━━━━━ Data provided ━━━━━

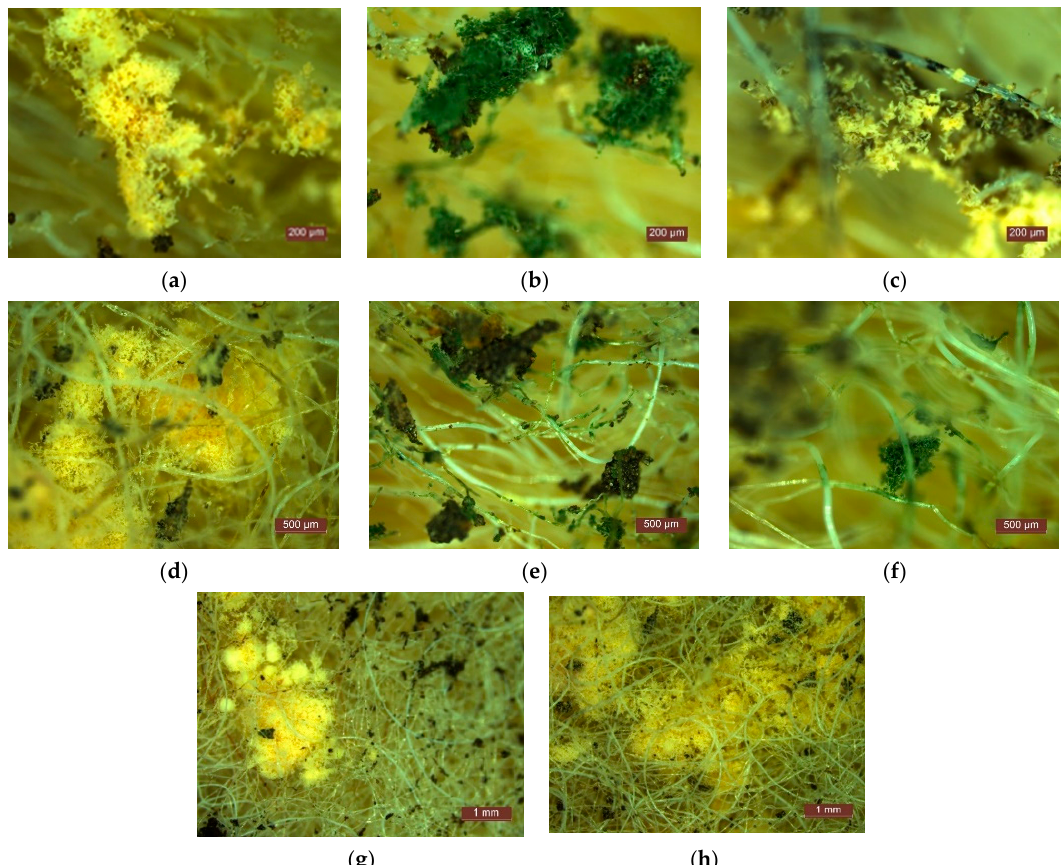
Figure 6. Instances regarding the microscopic analysis of test specimens by holding in soil for one month ( a – h ).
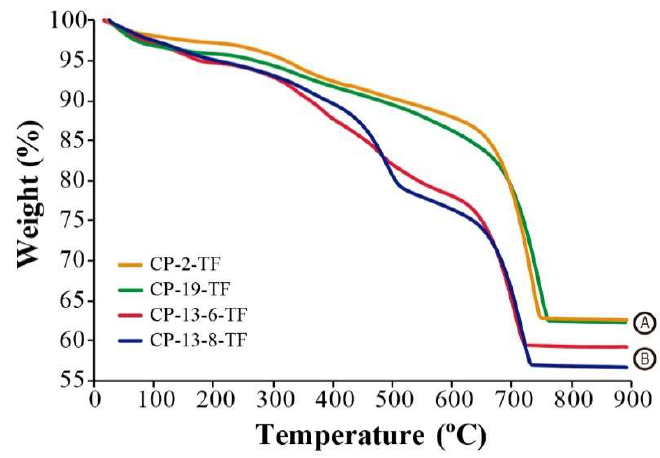
Figure 10. Thermo-gravimetric analyses of target fractions of representative mortar binders. ( A ) Binder samples with little weight loss and ( B ) binder samples with clear stepped weight loss in the 200 °C to 600 °C range . Table 3. Thermo-gravimetric analysis results (wt %) of target fractions of mortar binders.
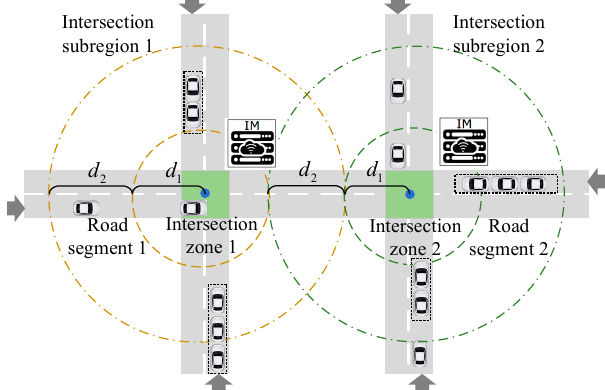
Figure 2. Studied scenarios of two intersections.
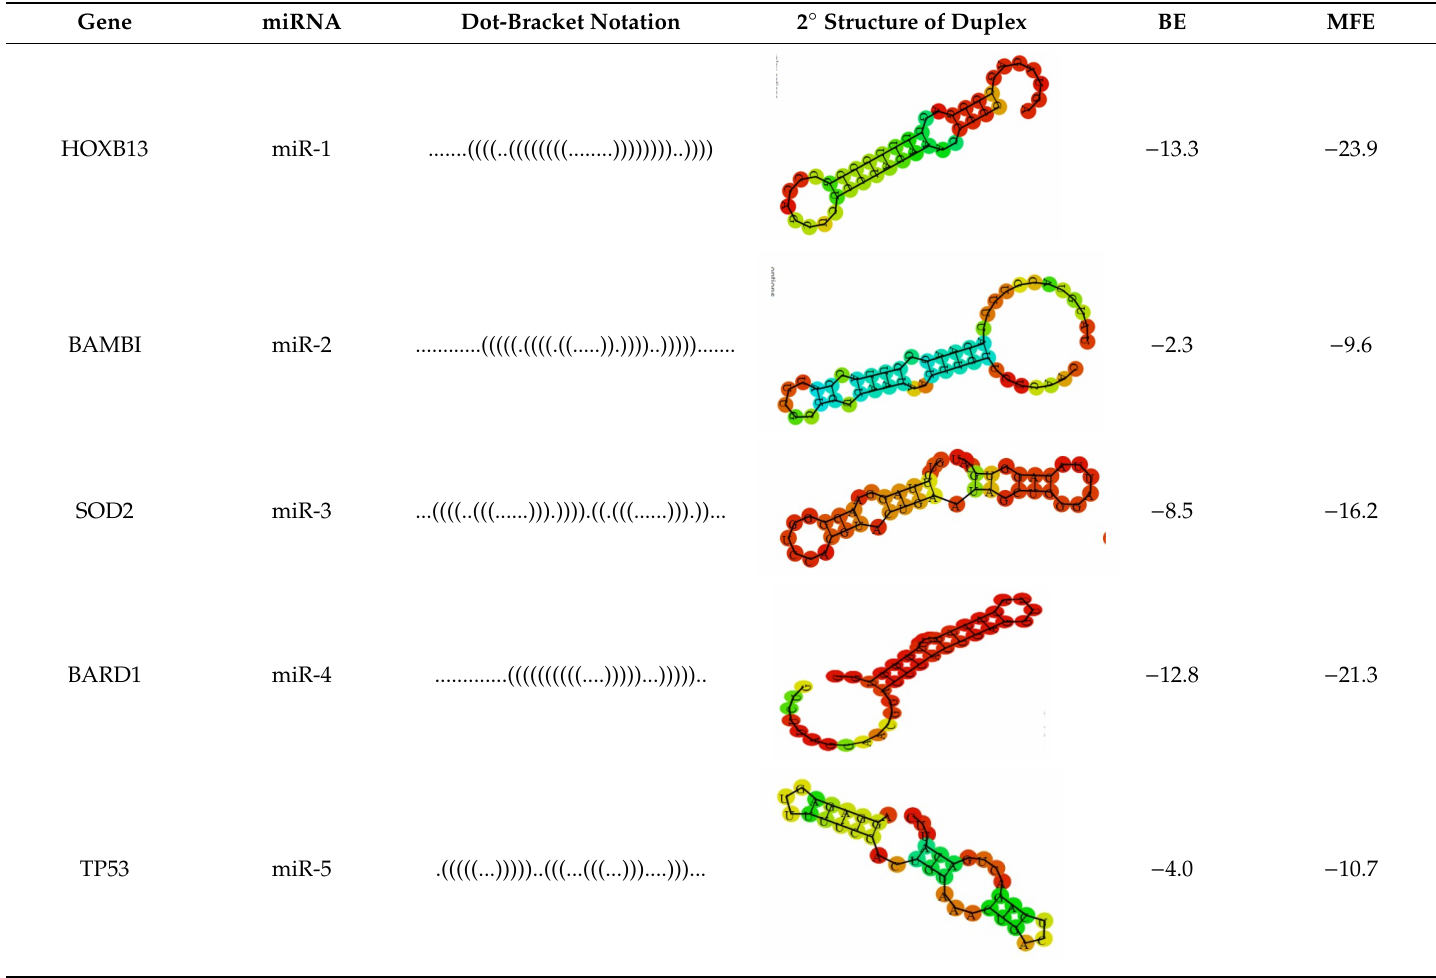
Table 5. Study of binding a ffi nity between miRNA-mRNA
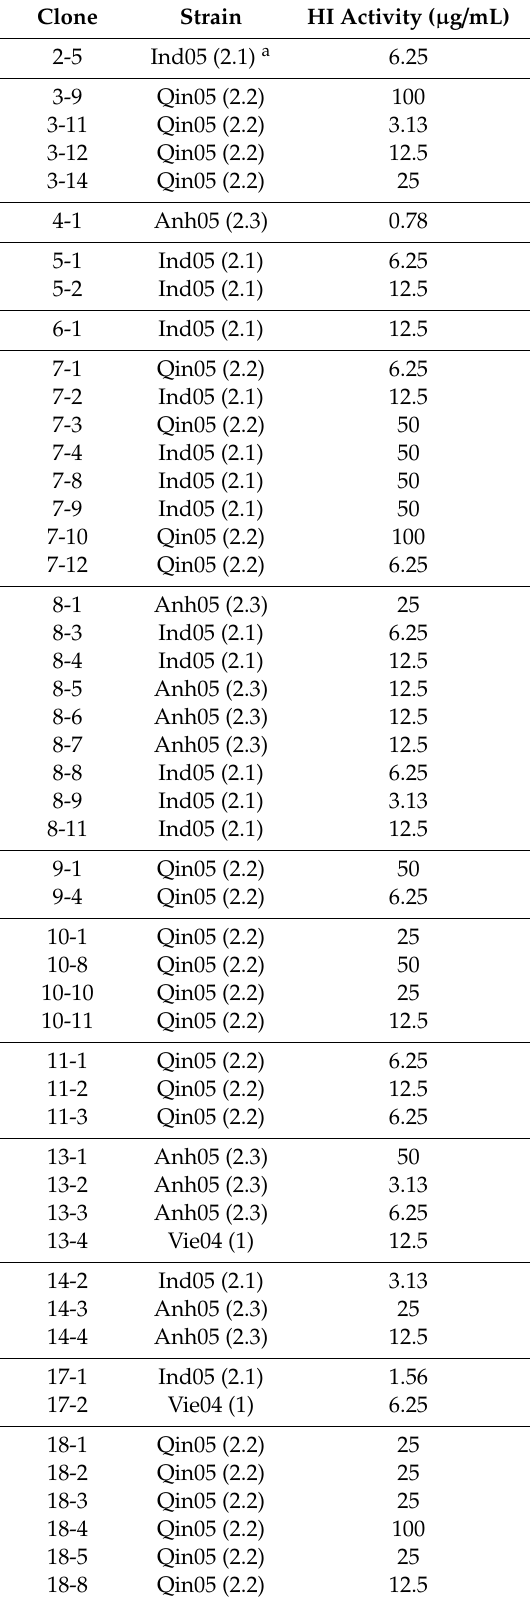
Table 2. Measurement of HI (hemagglutination inhibition)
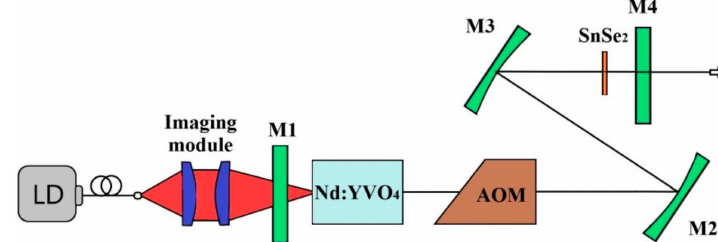
Figure 3. The setup of the APDM QML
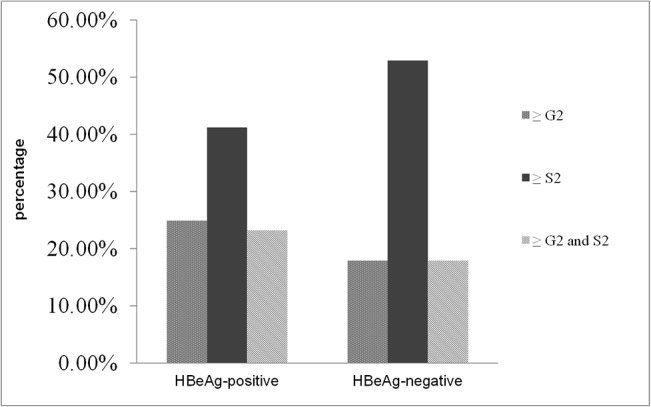
Incidence of necroinflammation ≥ 2, or fibrosis ≥ 2 or a combination of both ≥ G2 and S2.Significant levels of necroinflammation (≥ G2), fibrosis (≥ S2), and necroinflammation (≥ G2) and fibrosis (≥ S2) occurred in 24.9%, 41.2%, and 23.2%, respectively, in HBeAg-positive patients. Significant levels of necroinflammation (≥ G2), fibrosis (≥ S2), and necroinflammation (≥ G2) and fibrosis (≥ S2) were seen in 17.9%, 52.9%, and 17.9%, respectively, of the HBeAg-negative patients.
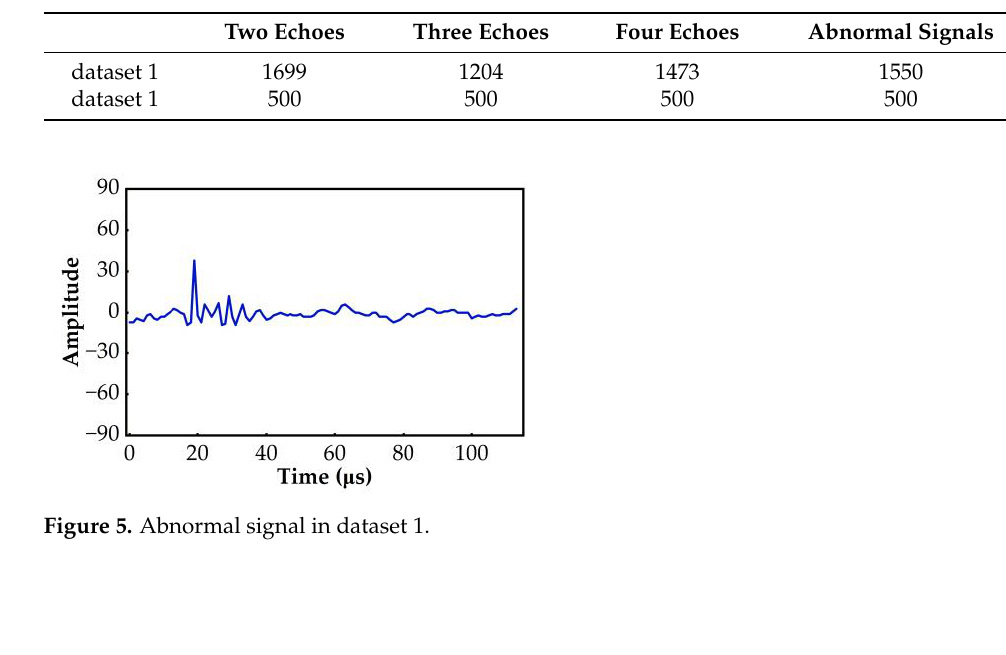
Table 3. The number of samples in the dataset.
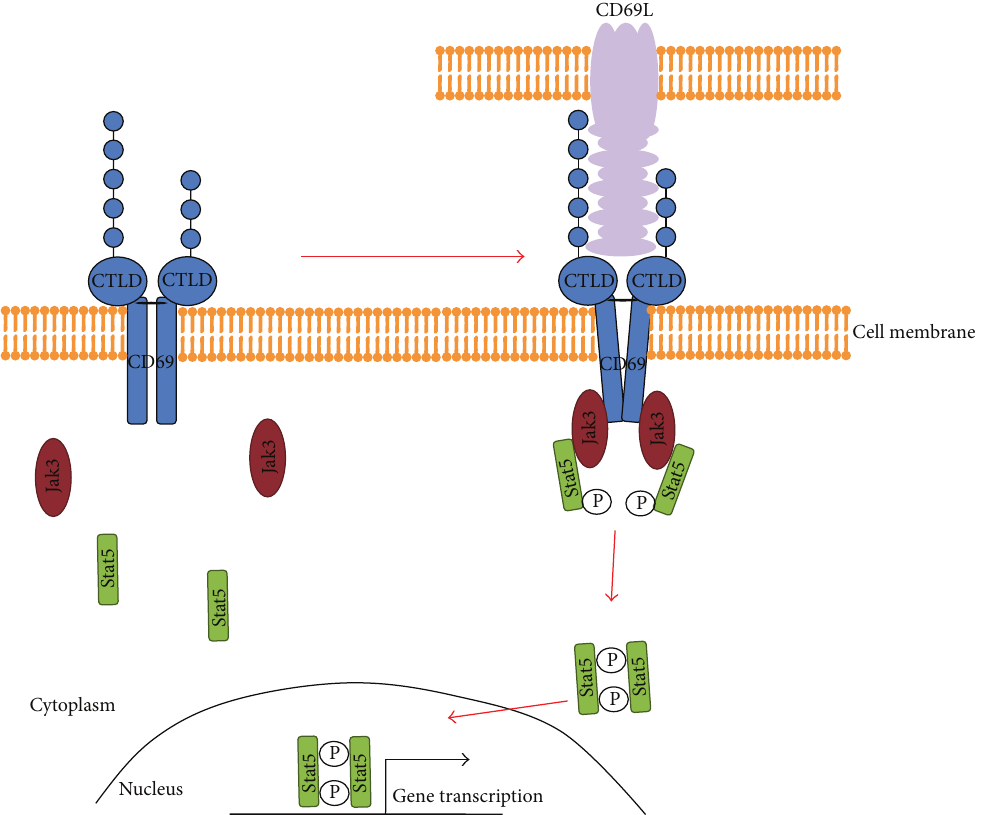
Figure 2: The proposed signalling pathway of CD69. After binding a putative ligand (CD69L) that is most probably a membrane bound protein, the cytoplasmatic tail of CD69 associates with Jak3 kinase. Jak3 recruits and phosphorylates the transcription factor Stat5. Phosphorylated Stat5 (Stat5-P) dimerizes in the active form and translocates to the nucleus where it can regulate the gene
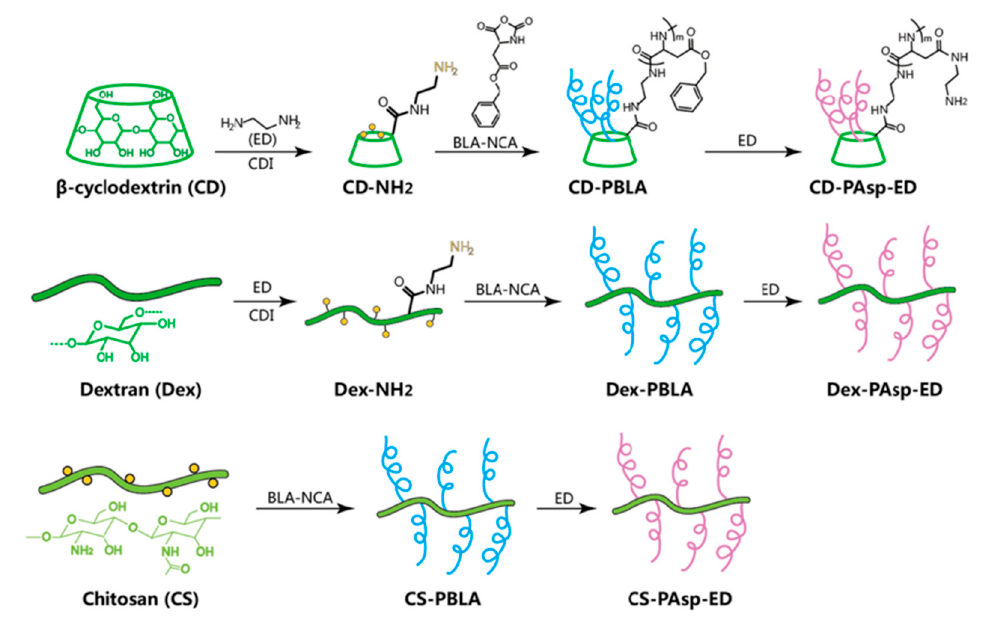
Figure 3. Illustration of the preparation processes of several graftable polysaccharides. Modified from [70].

━━━━━

**The problem:**
Here the records must be restated exactly, minus any images.

**Answer:**
Figure 6. Instances regarding the microscopic analysis of test specimens by holding in soil for one month ( a – h ).
Figure 10. Thermo-gravimetric analyses of target fractions of representative mortar binders. ( A ) Binder samples with little weight loss and ( B ) binder samples with clear stepped weight loss in the 200 °C to 600 °C range . Table 3. Thermo-gravimetric analysis results (wt %) of target fractions of mortar binders.
Figure 2. Studied scenarios of two intersections.
Table 5. Study of binding a ffi nity between miRNA-mRNA
Table 2. Measurement of HI (hemagglutination inhibition)
Figure 3. The setup of the APDM QML
Incidence of necroinflammation ≥ 2, or fibrosis ≥ 2 or a combination of both ≥ G2 and S2.Significant levels of necroinflammation (≥ G2), fibrosis (≥ S2), and necroinflammation (≥ G2) and fibrosis (≥ S2) occurred in 24.9%, 41.2%, and 23.2%, respectively, in HBeAg-positive patients. Significant levels of necroinflammation (≥ G2), fibrosis (≥ S2), and necroinflammation (≥ G2) and fibrosis (≥ S2) were seen in 17.9%, 52.9%, and 17.9%, respectively, of the HBeAg-negative patients.
Table 3. The number of samples in the dataset.
Figure 2: The proposed signalling pathway of CD69. After binding a putative ligand (CD69L) that is most probably a membrane bound protein, the cytoplasmatic tail of CD69 associates with Jak3 kinase. Jak3 recruits and phosphorylates the transcription factor Stat5. Phosphorylated Stat5 (Stat5-P) dimerizes in the active form and translocates to the nucleus where it can regulate the gene
Figure 3. Illustration of the preparation processes of several graftable polysaccharides. Modified from [70].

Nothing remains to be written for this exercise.